Asked whether BOEM would seek to develop a uniform shore-to-farm standard that applies to both states, Reeves would only say that the combined task force “will allow us to make informed decisions on wind energy development offshore North Carolina and South Carolina in a regional manner.”

Once developers hear more about sight lines and specific locations of whale preserves, they will need to analyze the costs associated with having a competing wind farm nearby.

Because upwind turbines impact natural wind flow, downwind turbines can experience diminished energy production, which in turn can impact on-shore use, a developer’s revenues and even a company’s decision on whether to proceed with a project.

With the Grand Strand zone contiguous to Wilmington West and Wilmington East just 13 nautical miles away, BOEM is combining the leasing process to craft a common approach that addresses wake effect. 

“Combining the Wilmington West WEA with the Grand Strand Call Area and leasing them together would allow for a developer to site their project in a way to maximize the wind resource,” BOEM’s Reeves explained.

So far only one company, Fishermen’s Energy, has expressed an interest in doing business off both Brunswick County and the Grand Strand. Another firm, US Wind, has expressed interest only in Grand Strand.  

“If you have site control … there’s a value in that,” said Fishermen’s Gallagher. 

Reeves points to a variety of methods that can be used to mitigate wind wake: increased spacing between turbines, siting turbines in non-linear fashion and creating miles of turbine-free space between contiguous farms – increasing the odds of commercial success. 

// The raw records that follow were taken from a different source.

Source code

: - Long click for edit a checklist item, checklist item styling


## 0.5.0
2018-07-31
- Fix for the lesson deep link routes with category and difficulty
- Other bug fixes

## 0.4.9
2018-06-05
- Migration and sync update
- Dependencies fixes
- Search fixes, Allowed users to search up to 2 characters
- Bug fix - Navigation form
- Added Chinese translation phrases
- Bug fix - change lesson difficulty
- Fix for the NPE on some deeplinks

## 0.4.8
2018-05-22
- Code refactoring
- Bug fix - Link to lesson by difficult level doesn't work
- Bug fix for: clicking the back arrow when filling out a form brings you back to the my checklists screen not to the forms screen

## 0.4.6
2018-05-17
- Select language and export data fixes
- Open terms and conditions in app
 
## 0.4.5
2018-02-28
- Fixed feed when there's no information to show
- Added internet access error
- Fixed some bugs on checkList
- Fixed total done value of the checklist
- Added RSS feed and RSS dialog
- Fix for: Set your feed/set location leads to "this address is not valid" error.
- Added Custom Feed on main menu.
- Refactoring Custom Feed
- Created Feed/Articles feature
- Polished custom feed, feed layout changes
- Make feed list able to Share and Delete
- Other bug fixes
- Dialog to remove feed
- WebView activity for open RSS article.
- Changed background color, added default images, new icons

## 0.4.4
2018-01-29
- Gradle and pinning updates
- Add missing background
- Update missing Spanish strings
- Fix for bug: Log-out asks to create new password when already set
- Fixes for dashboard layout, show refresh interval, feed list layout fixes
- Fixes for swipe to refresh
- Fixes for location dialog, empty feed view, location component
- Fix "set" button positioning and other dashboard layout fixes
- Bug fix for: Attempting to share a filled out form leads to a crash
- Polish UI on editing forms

Fishermen’s Energy is taking a wait-and-see stance regarding leasing, Gallagher noted.

Participants in the recent webinar were told that BOEM is conducting a final review of developers’ financial, technical and legal qualifications, after which the task force will receive the agency’s findings. After that, the lease application process begins. An auction will be held if more than one company desires a particular location.

“I really think it takes five years, award of a lease to construction of a wind farm,” Gallagher said, meaning it’s unlikely that the first turbine south of Wilmington will appear before 2022.